Up to and including the line with "nichts anderem, und", return every line from the start of the entries below exactly.

(Extracted page text data)
==*==

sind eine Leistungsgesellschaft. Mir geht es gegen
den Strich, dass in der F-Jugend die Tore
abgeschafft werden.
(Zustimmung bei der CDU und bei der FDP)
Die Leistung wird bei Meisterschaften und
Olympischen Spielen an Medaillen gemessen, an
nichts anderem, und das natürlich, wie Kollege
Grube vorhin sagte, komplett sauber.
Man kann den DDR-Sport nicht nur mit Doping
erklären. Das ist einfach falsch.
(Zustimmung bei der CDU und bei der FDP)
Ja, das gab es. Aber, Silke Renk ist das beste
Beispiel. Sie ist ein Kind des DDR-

==*==

## EXERCISE RESULT
sind eine Leistungsgesellschaft. Mir geht es gegen
den Strich, dass in der F-Jugend die Tore
abgeschafft werden.
(Zustimmung bei der CDU und bei der FDP)
Die Leistung wird bei Meisterschaften und
Olympischen Spielen an Medaillen gemessen, an
nichts anderem, und das natürlich, wie Kollege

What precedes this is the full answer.